As a member of the LGBTQ+ community, Ortiz said she found the ban on transgender females from women’s and girl’s sports that lawmakers passed “atrocious.” The change to voting laws and Gov. Ron DeSantis’ push for HB1, the “anti-riot” bill, threaten people’s rights, she said.
“That has no effect on making Floridians’ lives better,” she said. “It’s just putting up more red tape.”
As a legislator, she hopes to not only tackle issues present in the moment but to lay groundwork that guarantees future generations a quality of life.
In the past few months, Ortiz said she’s been having conversations around the district about what voters want to see, conversations she said she’ll continue to have throughout her campaign.

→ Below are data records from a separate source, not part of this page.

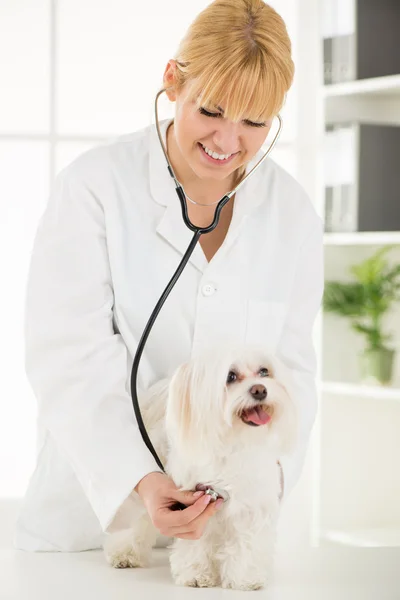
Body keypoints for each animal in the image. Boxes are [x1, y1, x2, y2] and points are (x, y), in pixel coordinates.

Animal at [103, 344, 296, 592]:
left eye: (264, 371)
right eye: (230, 376)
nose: (260, 390)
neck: (233, 443)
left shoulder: (252, 504)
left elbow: (246, 541)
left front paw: (245, 578)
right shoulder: (192, 505)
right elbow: (195, 541)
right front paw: (196, 574)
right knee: (140, 520)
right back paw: (126, 552)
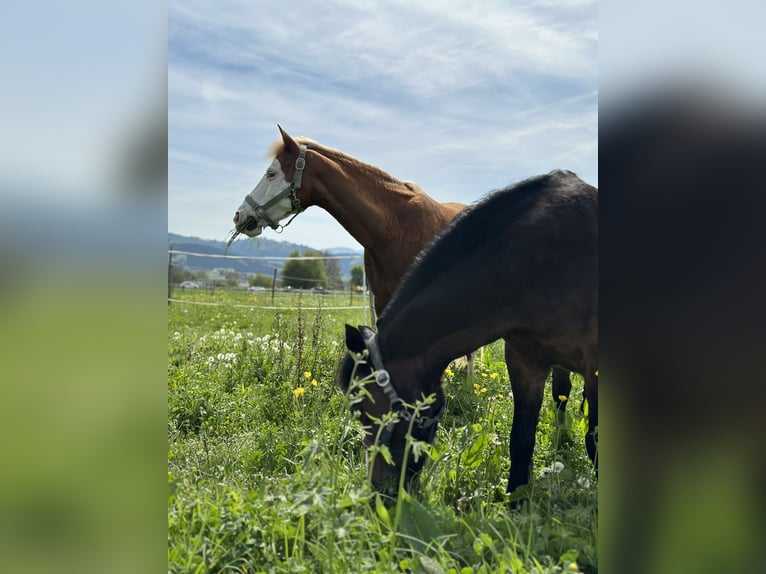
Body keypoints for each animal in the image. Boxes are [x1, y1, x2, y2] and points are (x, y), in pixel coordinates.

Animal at [340, 170, 600, 496]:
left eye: (365, 409)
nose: (379, 488)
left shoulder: (595, 369)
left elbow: (595, 444)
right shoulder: (524, 362)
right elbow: (521, 442)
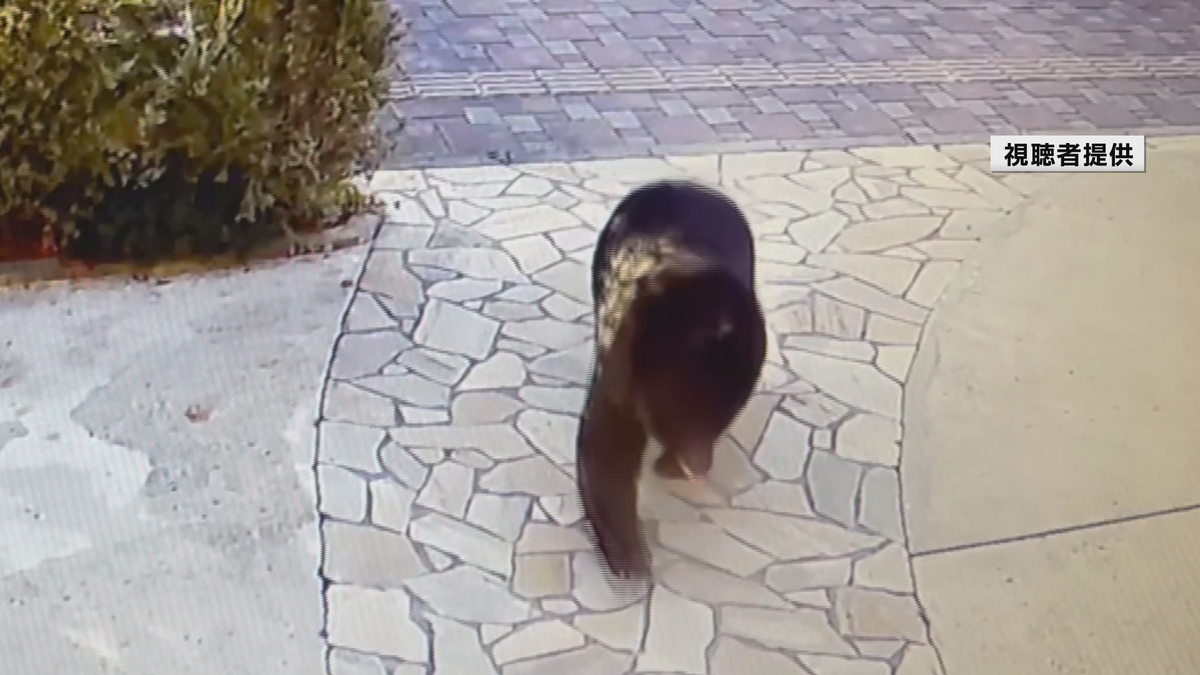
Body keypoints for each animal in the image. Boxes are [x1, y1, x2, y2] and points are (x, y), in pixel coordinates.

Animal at [576, 180, 767, 580]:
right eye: (671, 411)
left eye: (724, 414)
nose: (696, 467)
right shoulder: (618, 363)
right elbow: (607, 444)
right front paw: (630, 560)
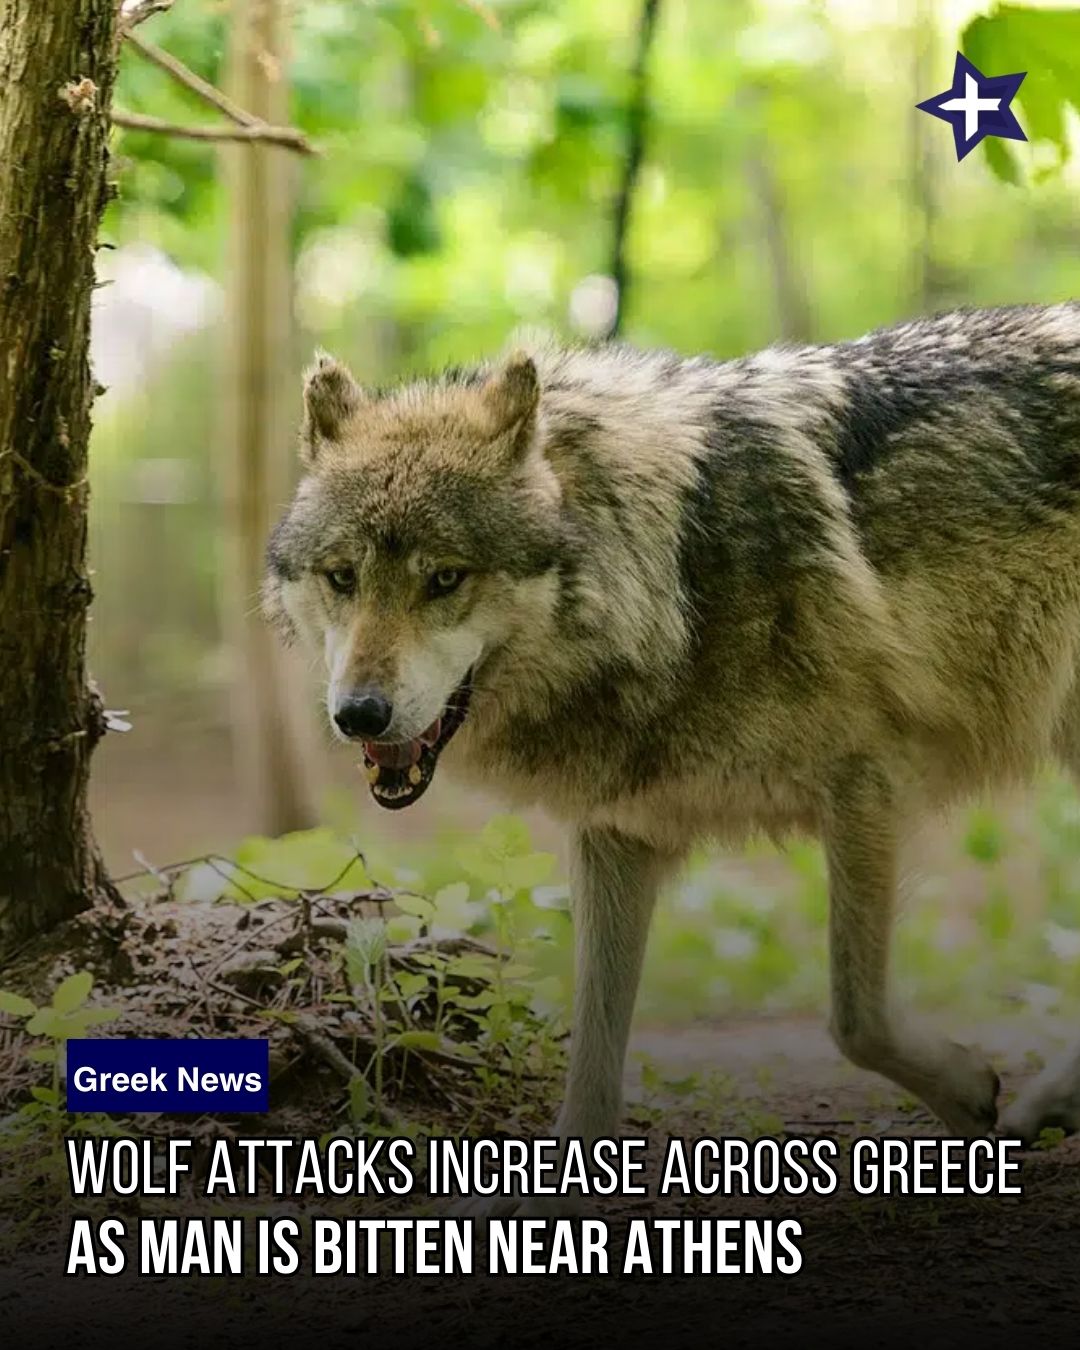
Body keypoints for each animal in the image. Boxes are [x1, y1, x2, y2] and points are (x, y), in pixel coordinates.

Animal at [264, 302, 1080, 1205]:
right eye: (342, 577)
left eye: (445, 578)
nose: (358, 715)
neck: (672, 575)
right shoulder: (619, 830)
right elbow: (593, 1058)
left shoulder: (865, 788)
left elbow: (854, 1019)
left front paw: (968, 1089)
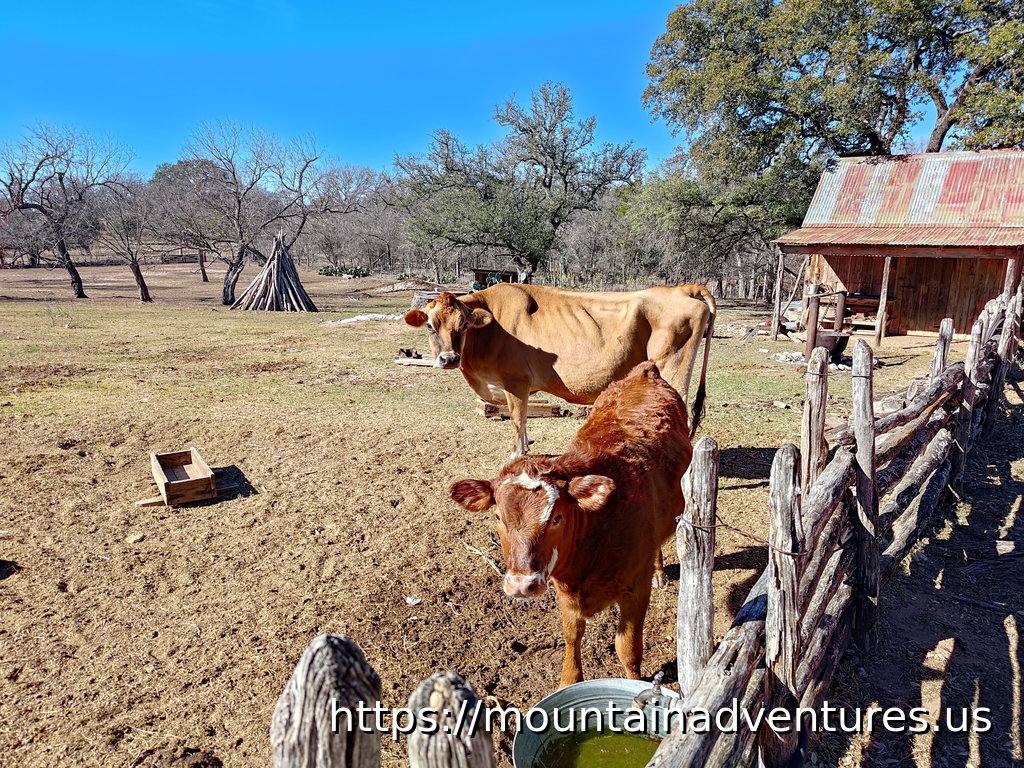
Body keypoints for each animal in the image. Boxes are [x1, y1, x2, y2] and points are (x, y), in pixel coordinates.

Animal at [404, 282, 715, 457]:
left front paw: (516, 456)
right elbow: (523, 422)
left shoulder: (515, 381)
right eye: (430, 325)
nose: (449, 358)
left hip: (672, 369)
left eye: (464, 325)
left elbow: (518, 420)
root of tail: (682, 289)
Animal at [449, 361, 692, 687]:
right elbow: (571, 636)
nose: (521, 584)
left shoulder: (636, 590)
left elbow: (627, 648)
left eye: (556, 517)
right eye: (498, 516)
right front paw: (568, 679)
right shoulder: (564, 592)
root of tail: (644, 369)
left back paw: (660, 573)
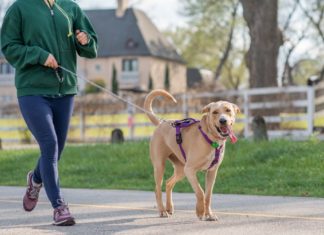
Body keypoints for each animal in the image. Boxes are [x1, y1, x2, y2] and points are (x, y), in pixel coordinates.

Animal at [143, 89, 239, 221]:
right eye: (215, 112)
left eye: (228, 110)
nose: (223, 120)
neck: (210, 138)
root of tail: (161, 123)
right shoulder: (190, 170)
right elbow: (200, 192)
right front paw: (200, 211)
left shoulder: (212, 172)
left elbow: (208, 195)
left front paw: (209, 214)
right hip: (160, 166)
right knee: (157, 189)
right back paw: (162, 211)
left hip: (181, 170)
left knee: (168, 183)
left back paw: (169, 207)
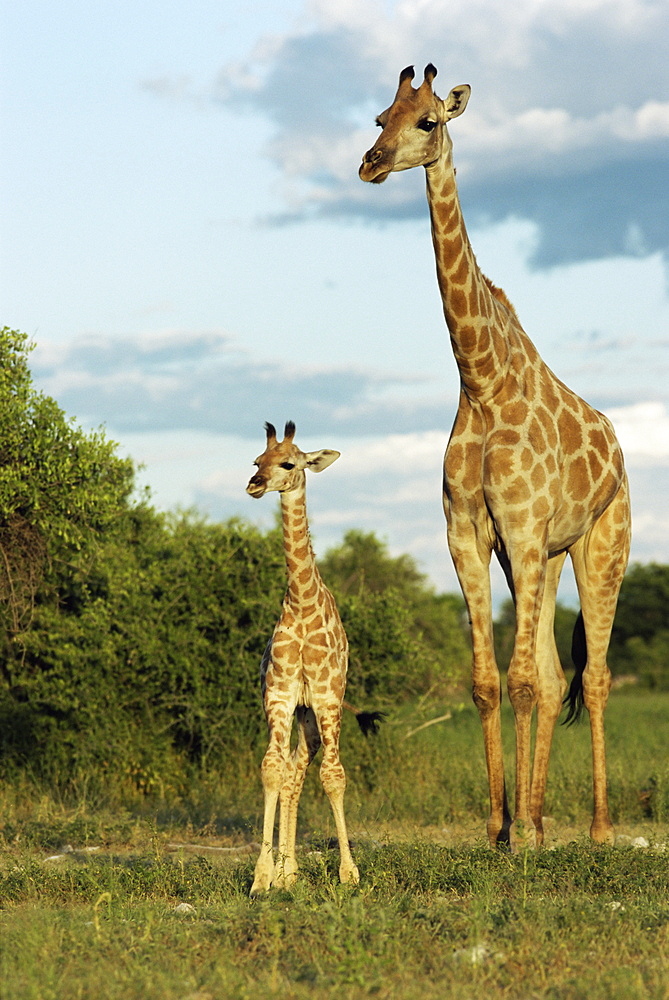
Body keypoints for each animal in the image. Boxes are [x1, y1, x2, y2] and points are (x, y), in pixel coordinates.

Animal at [358, 64, 628, 852]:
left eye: (428, 122)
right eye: (379, 117)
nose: (370, 163)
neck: (480, 380)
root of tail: (619, 451)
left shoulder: (523, 525)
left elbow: (522, 680)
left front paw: (519, 836)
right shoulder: (471, 533)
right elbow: (488, 681)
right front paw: (499, 826)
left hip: (600, 545)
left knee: (592, 675)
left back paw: (598, 829)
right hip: (539, 555)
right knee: (552, 669)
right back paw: (537, 819)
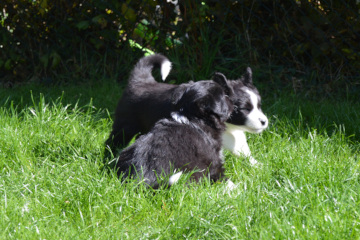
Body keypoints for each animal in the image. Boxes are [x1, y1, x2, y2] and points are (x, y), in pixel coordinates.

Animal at [105, 53, 268, 164]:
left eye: (259, 106)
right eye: (245, 109)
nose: (264, 122)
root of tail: (140, 81)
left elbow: (242, 148)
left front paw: (257, 165)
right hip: (125, 125)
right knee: (112, 141)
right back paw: (109, 157)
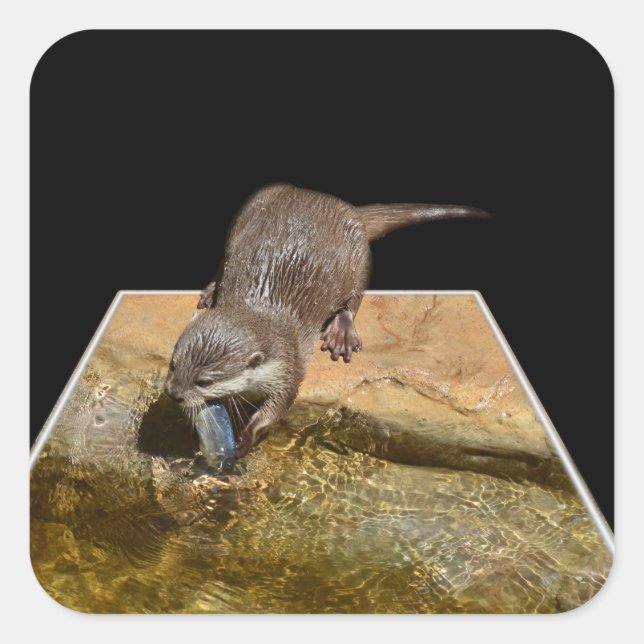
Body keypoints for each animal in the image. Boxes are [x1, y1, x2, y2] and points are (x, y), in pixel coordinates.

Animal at [164, 184, 488, 457]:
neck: (260, 310)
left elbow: (276, 408)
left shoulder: (288, 367)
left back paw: (341, 332)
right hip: (244, 217)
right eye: (173, 364)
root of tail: (343, 206)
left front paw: (245, 438)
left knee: (354, 299)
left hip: (360, 259)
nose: (172, 393)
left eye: (204, 381)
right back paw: (211, 291)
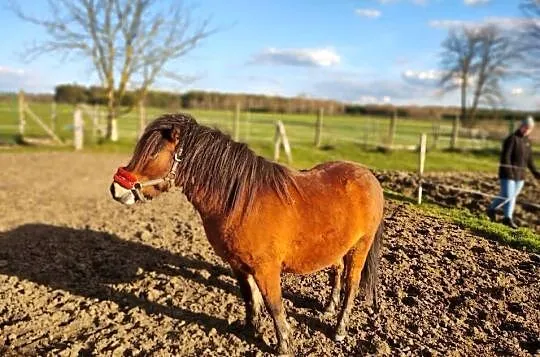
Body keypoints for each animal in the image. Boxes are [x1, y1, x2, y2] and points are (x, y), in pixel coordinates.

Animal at [108, 113, 384, 354]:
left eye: (153, 154)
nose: (116, 189)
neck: (242, 203)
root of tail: (369, 176)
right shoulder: (238, 265)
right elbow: (250, 299)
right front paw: (251, 329)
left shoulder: (266, 269)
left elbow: (274, 306)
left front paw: (284, 345)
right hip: (337, 247)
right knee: (336, 272)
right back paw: (328, 308)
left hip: (360, 247)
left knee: (351, 285)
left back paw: (339, 329)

“Win or lose, I want to keep doing that,” Ortiz said. “Because I know we need leaders in our community that are going to continue to uplift all voices and not do what current leadership is doing now, which is giving a sound box to a select few.”
In a county surrounded by water, she said tackling environmental issues and climate change and getting plans in place is a priority.
“To make sure that we have a county 20 to 30 years from now,” she said.
Tackling affordable housing as St. Petersburg and the area market continues to boom is another priority, along with attracting well-paying jobs to the area so everyone has a salary they can live on.
Ortiz grew up in Pinellas County, graduating from Tarpon Springs High School, and attended the University of Florida. After graduating in 2008 amid the recession, Ortiz moved away to work in communications for the New York City Council. She has been with Service Employees International Union, which has about two million members, for about eight years.
She has been back in the Tampa Bay area for the past five years. She lives in St. Petersburg with her cat, Mango.
“I’m going to bring a wealth of knowledge to this role that I think marks me as a leader that we need in this moment,” she said.